One of the best legislative contests of the 20th century came in 1955, when two future billionaires faced off to represent Somerset County in the New Jersey State Senate. The Republican incumbent, magazine publisher Malcom S. Forbes, defeated industrialist Charles W. Englehard, Jr. by just 370 votes, 19,981 to 19,611.
Forbes launched his political career four years earlier, at age 31, when he mounted a massive door-to-door campaign to defeat the incumbent, Freas L. Hess, in the Republican primary. Hess, 55, who had the backing of the Somerset GOP organization, had won a Senate seat in 1947 after nine years in the Assembly that included terms as Speaker and Majority Leader.
Forbes spent his first year in the Senate organizing a drive to draft General Dwight Eisenhower to sek the 1952 Republican presidential nomination -- over 30,000 New Jerseyans signed petitions in support of Eisenhower -- and almost immediately began his campaign to run for Governor in 1953.
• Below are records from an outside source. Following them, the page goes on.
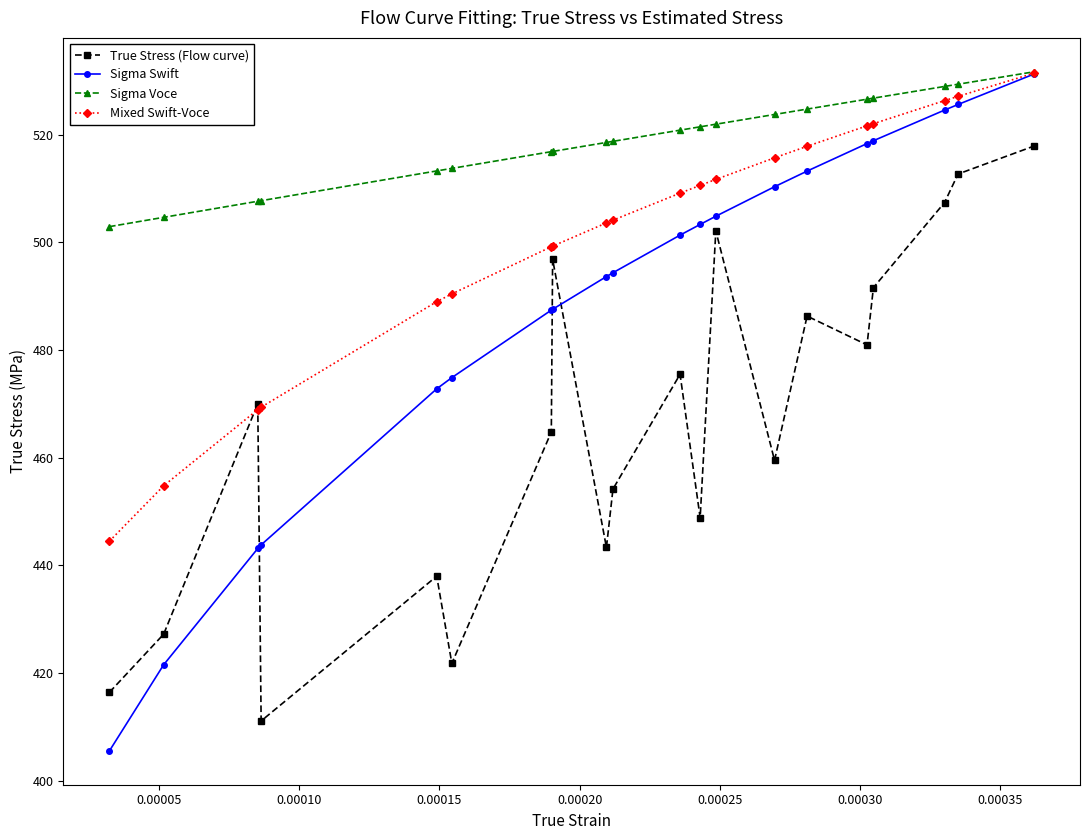

How many data points in Sigma Voce are above 520?

10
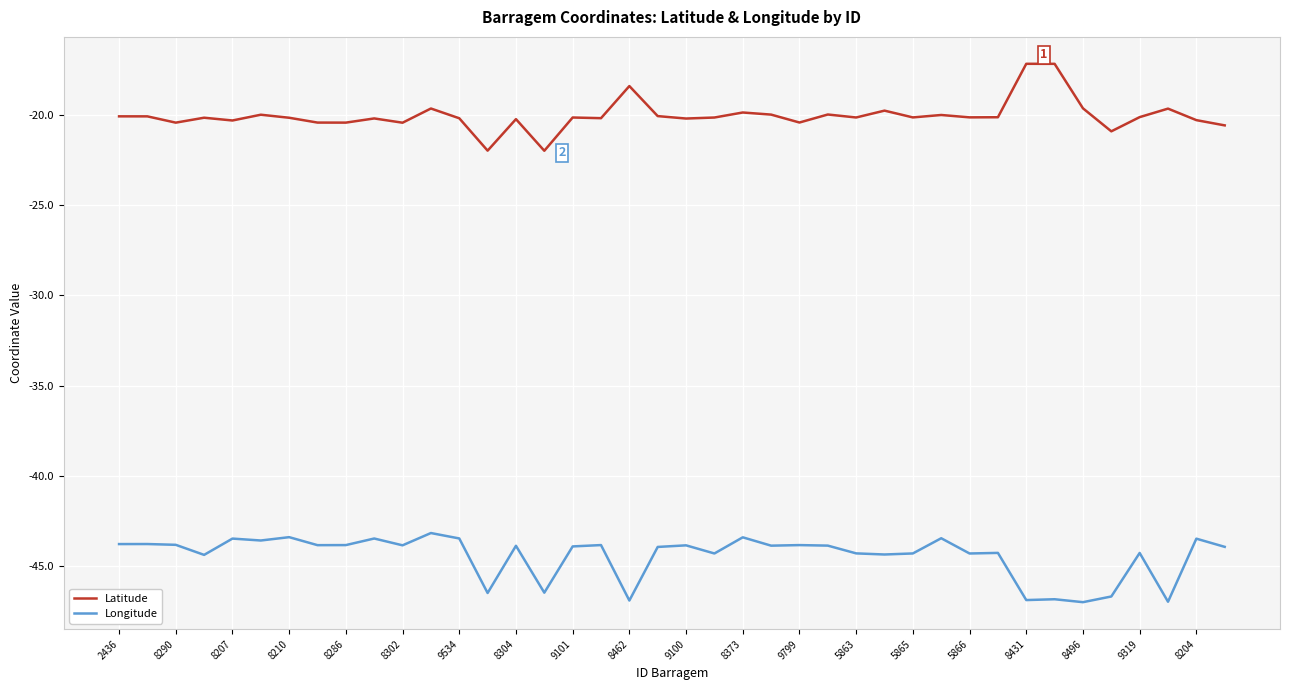

Rank the series by their maximum value, from highest to lowest.

Latitude, Longitude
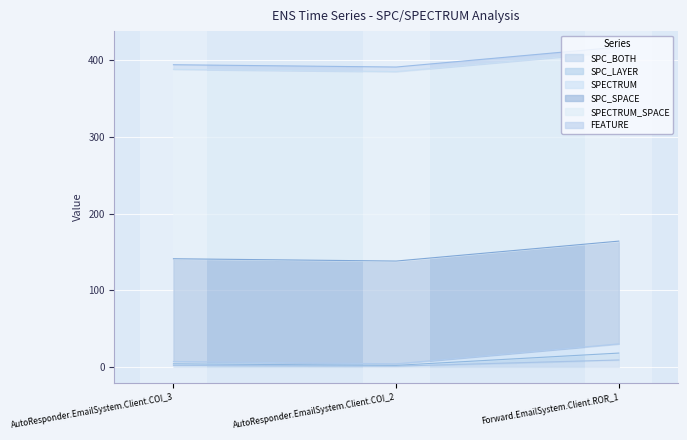

What is the sum of all SPECTRUM values?

41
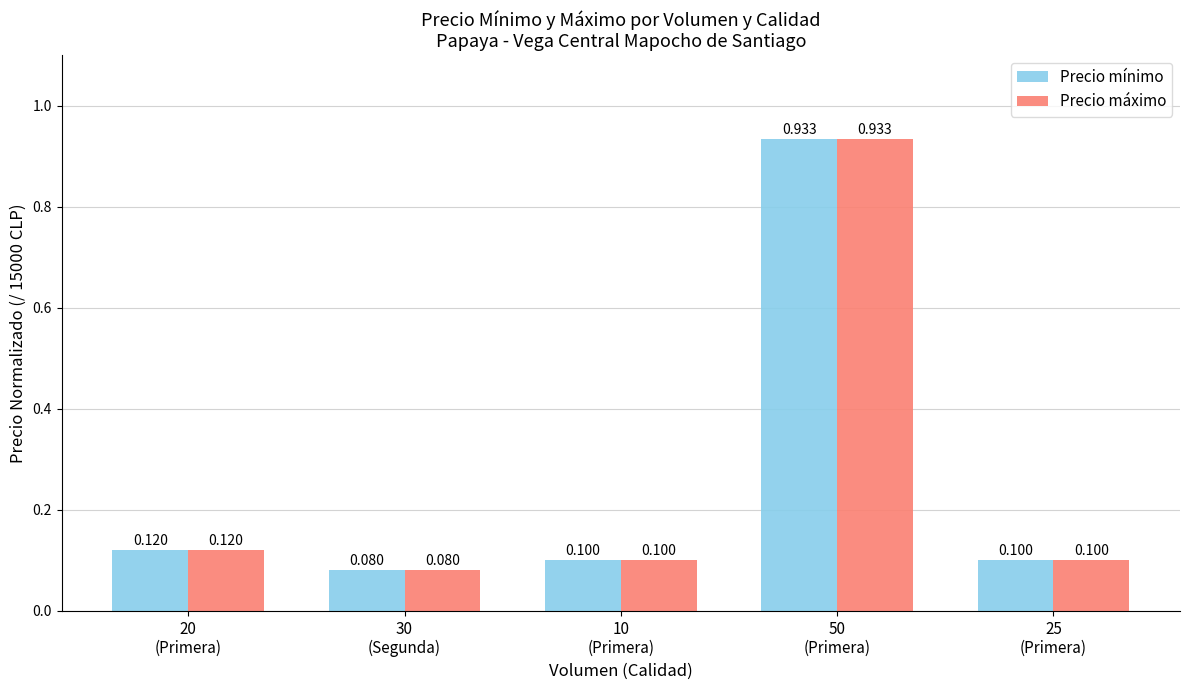

How many bars are there in each group?

2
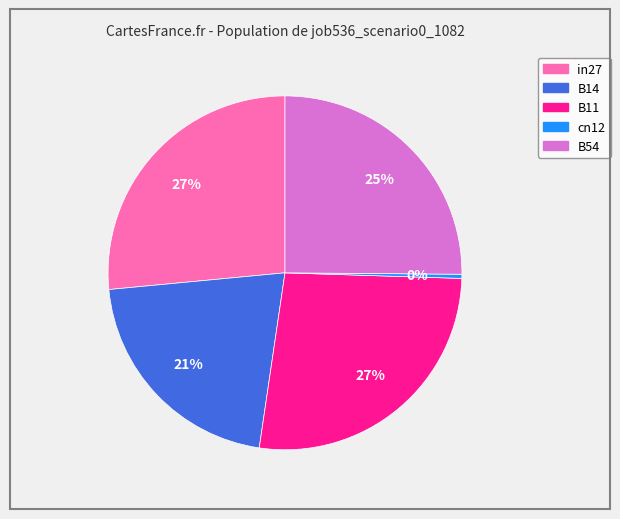

To the nearest percent, what is the average slice percentage?

20%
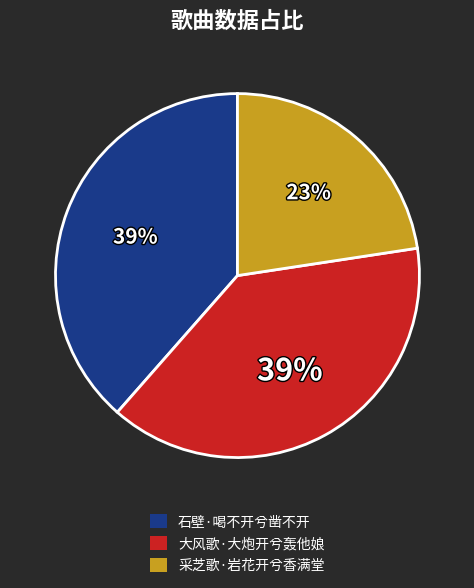

Is there any slice that represents more than half of the pie?

No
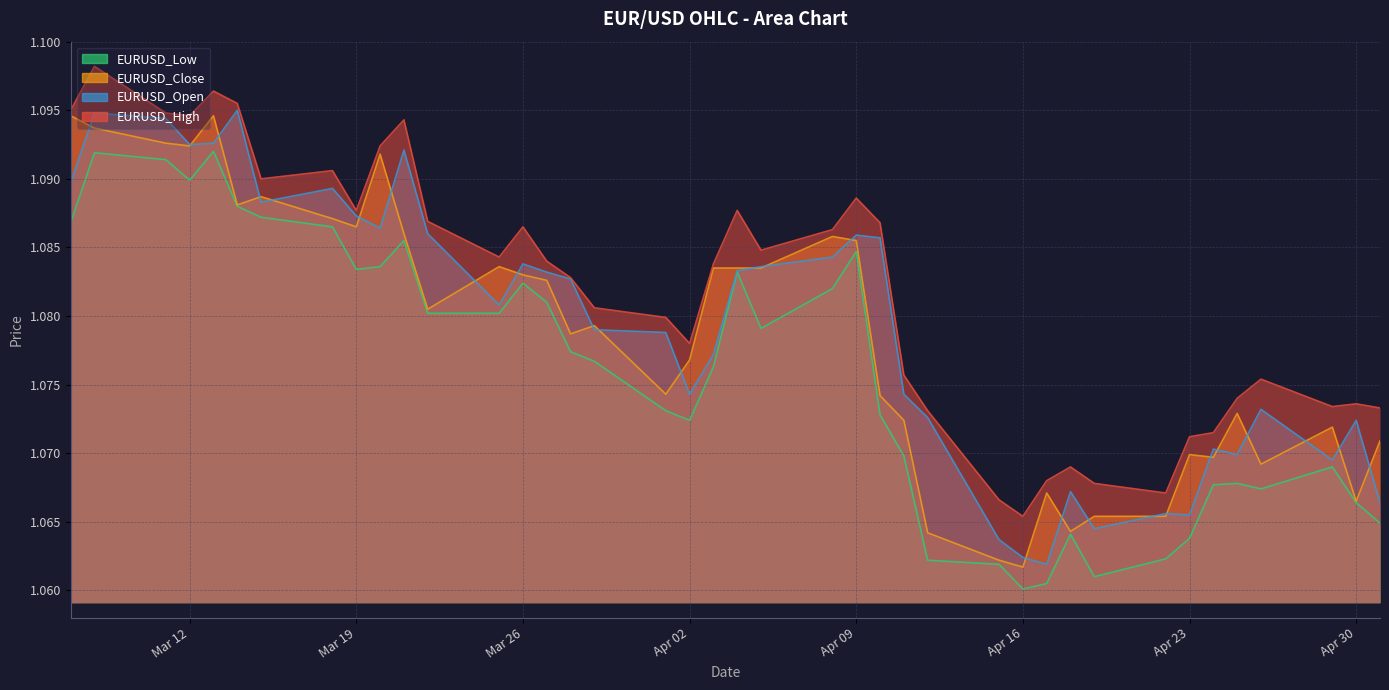

How many interior local valleys does the EURUSD_High series have?

9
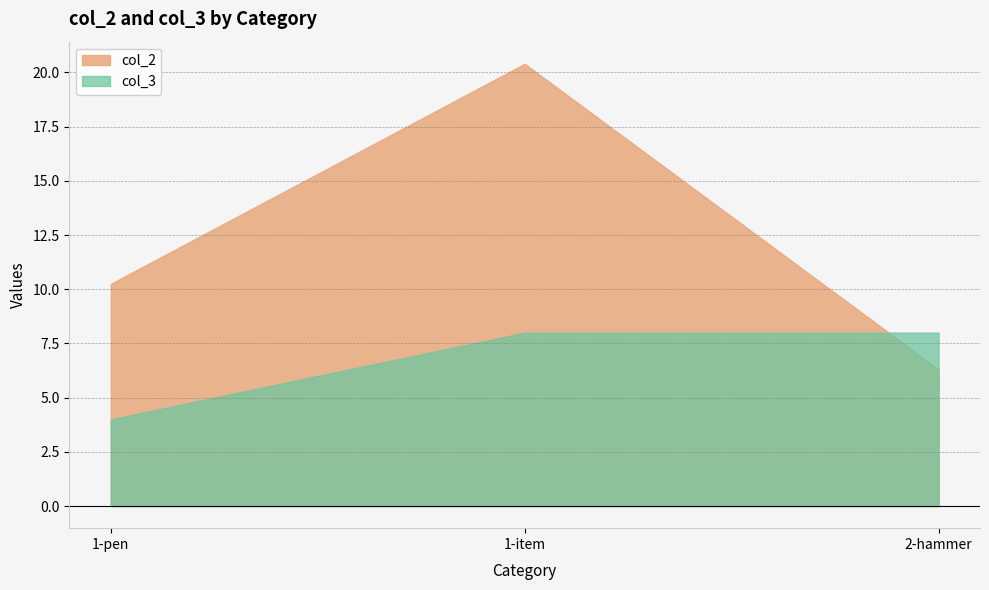

At which category is the sum across all series the highest?

1-item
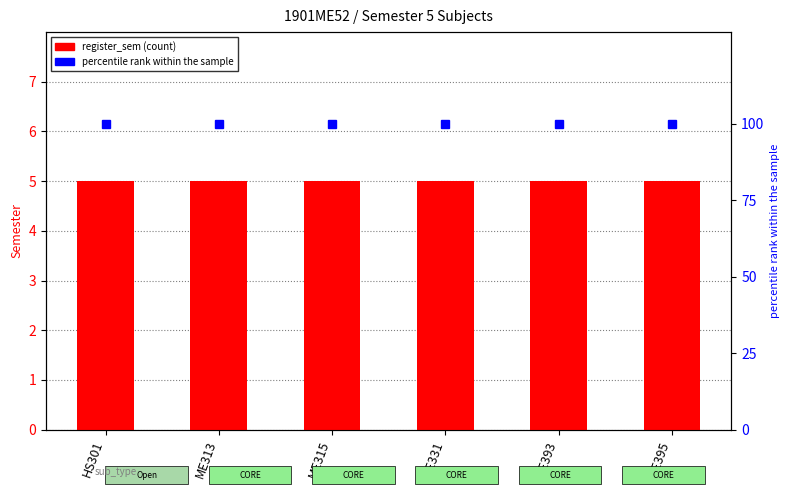

Read the register_sem value at HS301.

5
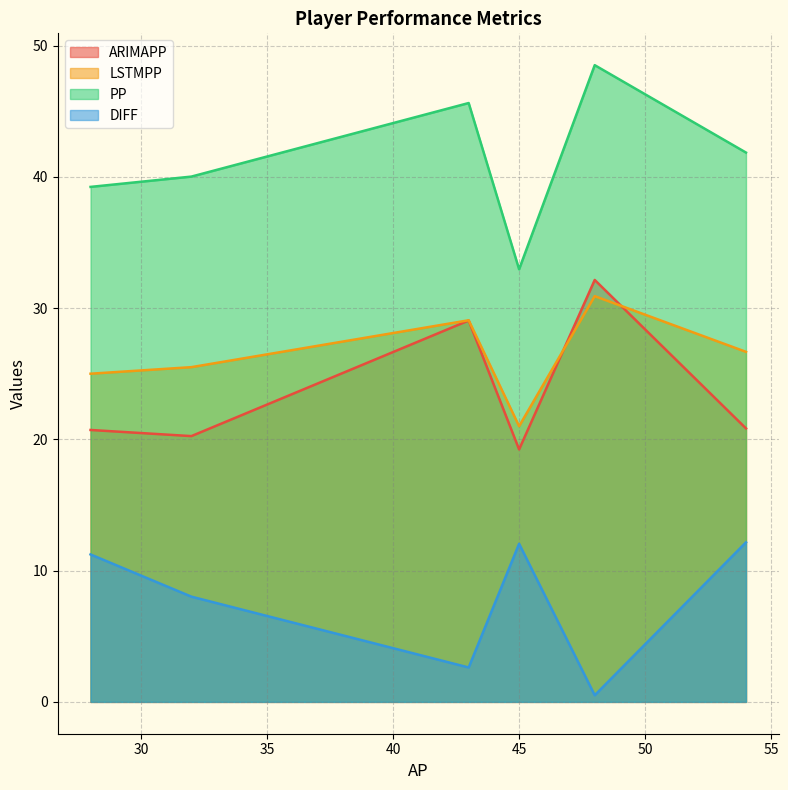

True or false: LSTMPP and DIFF cross at least once.

False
The race to succeed two-term GOP Governor Alfred Driscoll attracted ten other candidates: Senate President Samuel Bodine of Hunterdon County, former Congressman Clifford Case, State Senator Alfred Clapp of Essex County, state Conservation and Economic Development Commissioner Charles Erdman, State Senator Kenneth Hand of Union County, State Treasurer Walter Margetts, former New Brunswick Mayor Frederick Richardson, Assemblyman Fred Shepard of Union County (a conservative who headed Ohio Senator Robert Taft's campaign in New Jersey), Republican State Committee Finance Chairman Webster Todd (the father of future Governor Christine Todd Whitman), and New Jersey Turnpike Authority Chairman Paul Troast. Alvin Van Schoick, a 74-year-old caddy from Long Branch, and Charles Klein, a guard at Rahway State Prison, were also in the race.